Busco proporcionar para as crianças aquilo que eu gosto e dedico umas 6 horas
semanais de trabalho ao preparo das atividades. Preparo essas atividades durante
a tarde e a noite para o dia seguinte de preparo e gasto um tempo na pesquisa
mas é mais na elaboração do trabalho mesmo que eu gasto tempo.
Acho que a parte de artes não dá tanto trabalho assim, o que dá mais trabalho é
preparar, pensar no que fazer e fazer o projeto. Tenho uma participação com as
colegas de troca no pátio, gosto muito de conversar com as colegas o que fazer,
mas quando tem que trocar alguma idéia, falo mesmo é com os irmãos que
trabalham com pedagogia.
121
A sala de vídeo uso uma vez por semana, faz a parte das atividades de dança e
muitas vezes escuta musical. Vídeo também: compro vídeo e alugo para eles
verem, a escola não tem aparelho de som, então trago o meu de casa. A escola
agora está fazendo uma rifa para tentar comprar um aparelho de som, a escola tem
televisão e o vídeo da creche que foi tudo de doação. Acho que a sala é pequena
para fazer atividades que precisam fazer movimento corporal, então uso a sala de
vídeo que é essa sala multiuso, onde eles podem; como não tem mobília, tem um
pouco mais de espaço, mas são 25 crianças; a sala é mais ou menos 4 por 4, é
quadrada, e divido com a professora do período da manhã. O material ocupa
alguma parte do espaço, e eu agrupo sempre as carteiras da mesma forma de
maneira que eles fiquem em duas colunas sentados e juntos, as meninas de um
lado, 6 meninas, e do outro lado o resto da turma. Todo ano eles insistem em
colocar vaga para 25 crianças, mas que ali é muito apertado para 25 e sempre
acabam ficando em torno de 20 crianças porque algumas desistem, mas o espaço
é restrito e as atividades fora podem ser feitas duas vezes por dia, usando
atividade dirigida no espaço de fora. Então faço o recreio duas vezes por dia, uma
parte é direcionada e a outra parte do recreio é livre. Então, eu ouço rádio desde
manhã, as notícias, sempre gosto de ouvir, mas música mesmo eu gosto de ouvir
meus CDs que eu compro na banca e gosto muito de música erudita... Novela eu
assisto pouco... Eu gosto de ver muito nas novelas a questão da moda, o que está
se usando o que está se fazendo ou observar como é que são as roupas, e os
cenários mas não presto muita atenção nas histórias... eu comento com o meu
marido que eu acho que eles subestimam muito a cabeça da gente, eles acham
que a gente é meio bobo, porque os enredos são tão ruins e procuram fazer a
gente comprar coisas e eu não gosto muito de assistir novela por causa disso...

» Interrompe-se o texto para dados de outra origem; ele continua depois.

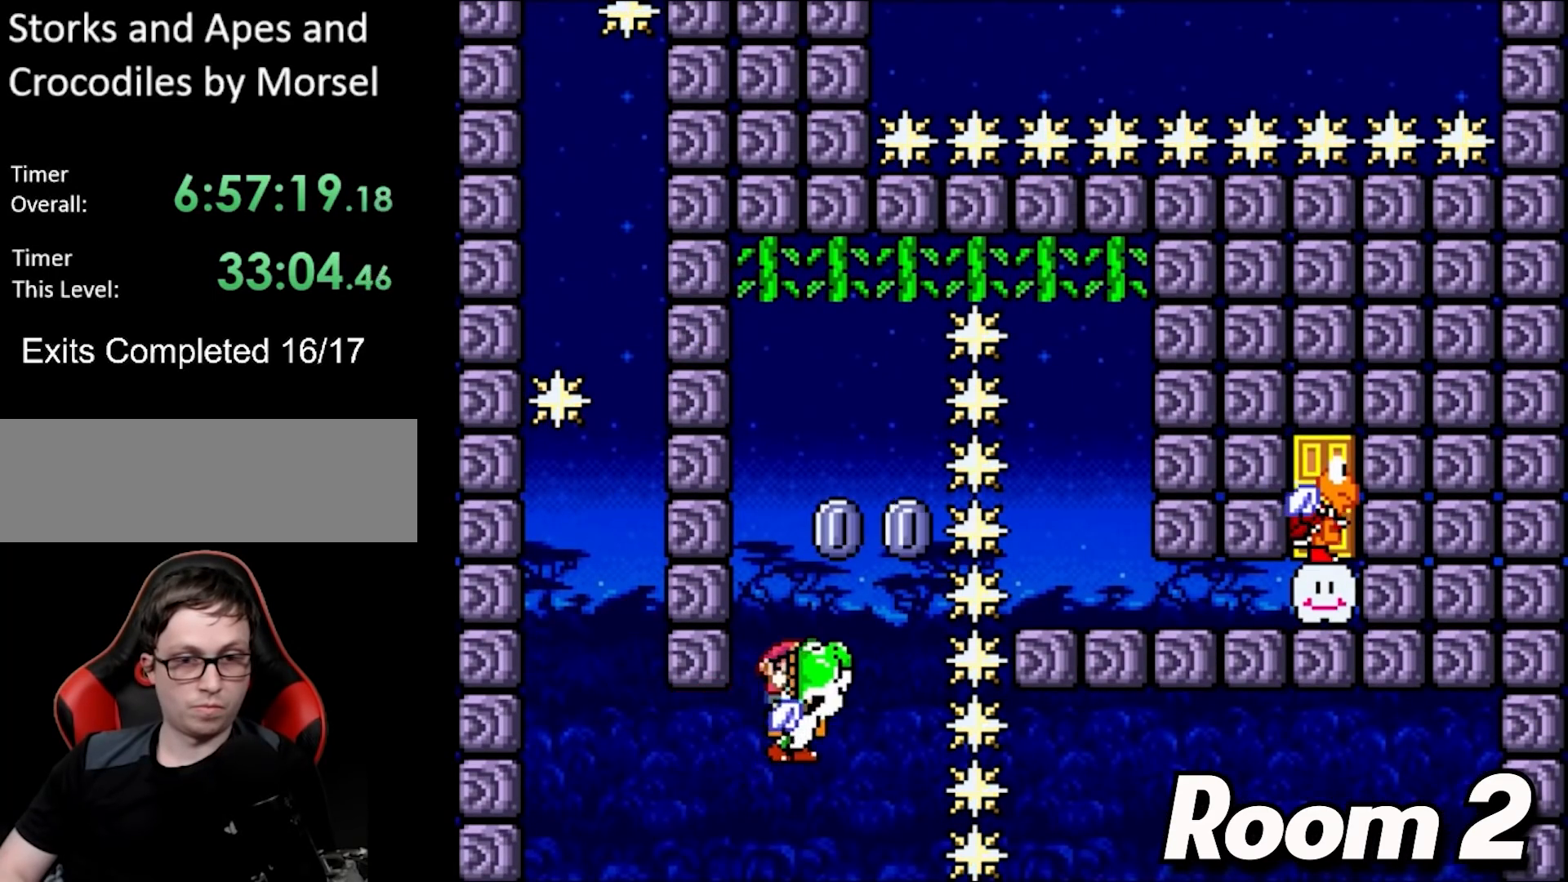
{"buttons": ["B", "Y"], "events": [[17, "DPAD_UP", "up"], [33, "B", "down"], [83, "DPAD_UP", "down"], [117, "DPAD_UP", "up"], [167, "DPAD_LEFT", "up"], [233, "DPAD_RIGHT", "down"], [350, "Y", "up"], [400, "DPAD_RIGHT", "up"], [450, "Y", "down"]]}
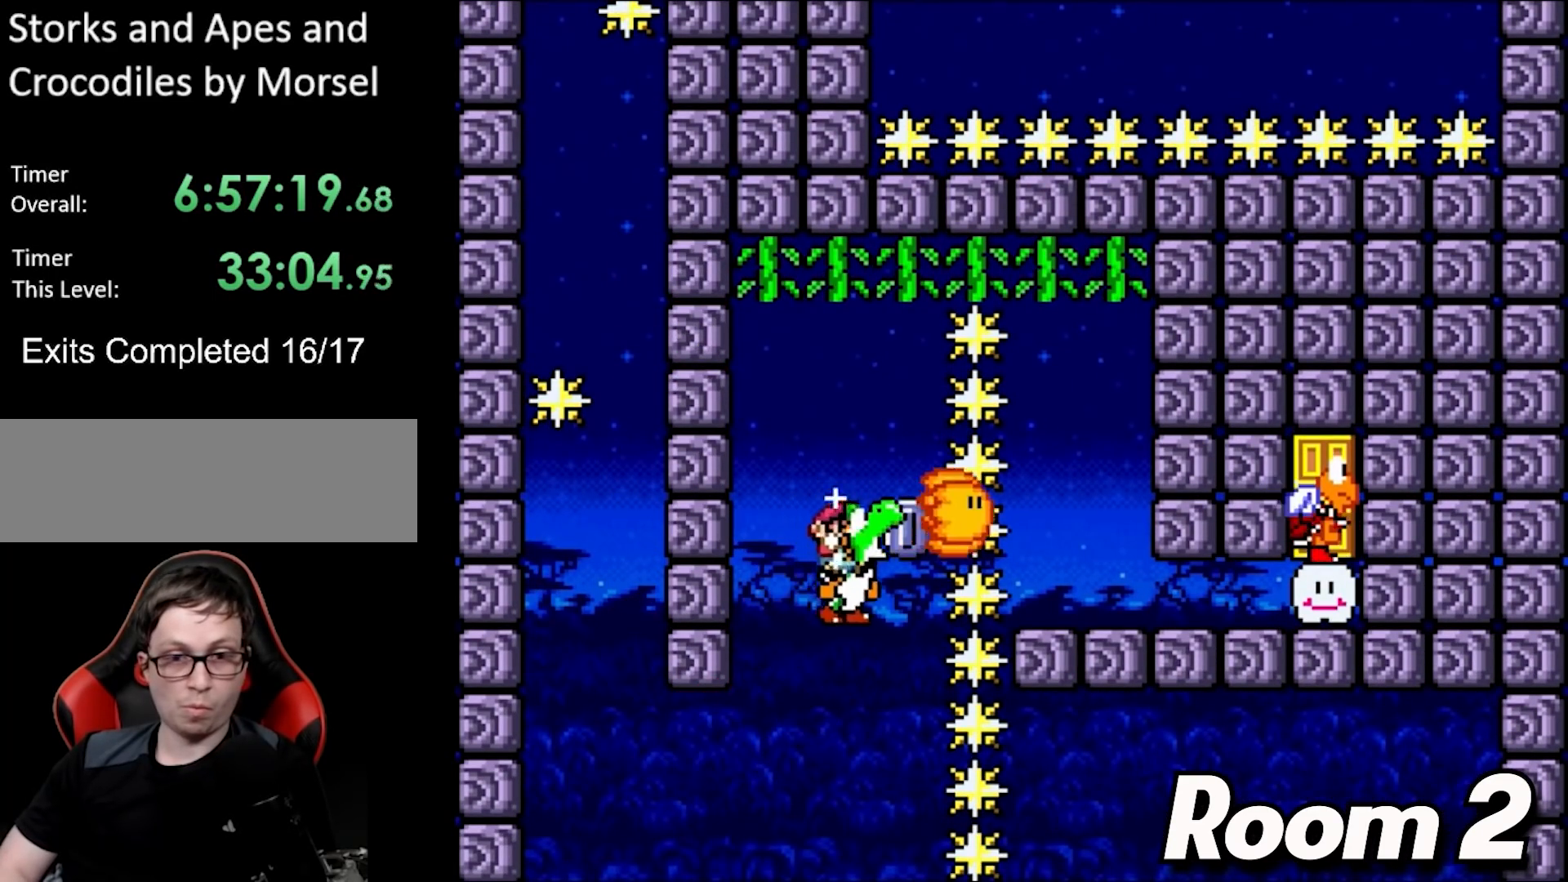
{"buttons": ["A", "B", "X", "Y", "DPAD_UP"], "events": [[17, "DPAD_LEFT", "down"], [33, "DPAD_UP", "down"], [117, "A", "down"], [117, "X", "down"], [183, "DPAD_LEFT", "up"], [183, "DPAD_RIGHT", "down"], [183, "DPAD_UP", "up"], [300, "DPAD_RIGHT", "up"], [383, "DPAD_RIGHT", "down"], [433, "DPAD_UP", "down"], [483, "DPAD_RIGHT", "up"]]}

Aqui em Campos do Jordão, quando era criança, brinquei sempre como moleque...
eu e meus irmãos, de pé no chão, descendo rampa com uma tábua para
escorregar, catando coisa no mato pra brincar. Não acostumo contar histórias,
conto casos, comento coisas do dia a dia, transformo em histórias e converso com
as crianças, deixo essa parte da contação de histórias para as professoras que
vem do projeto. Não sei se continua, mas existia a um tempo atrás um professor
que ia em cada unidade... percorria todas as unidades e contava as histórias.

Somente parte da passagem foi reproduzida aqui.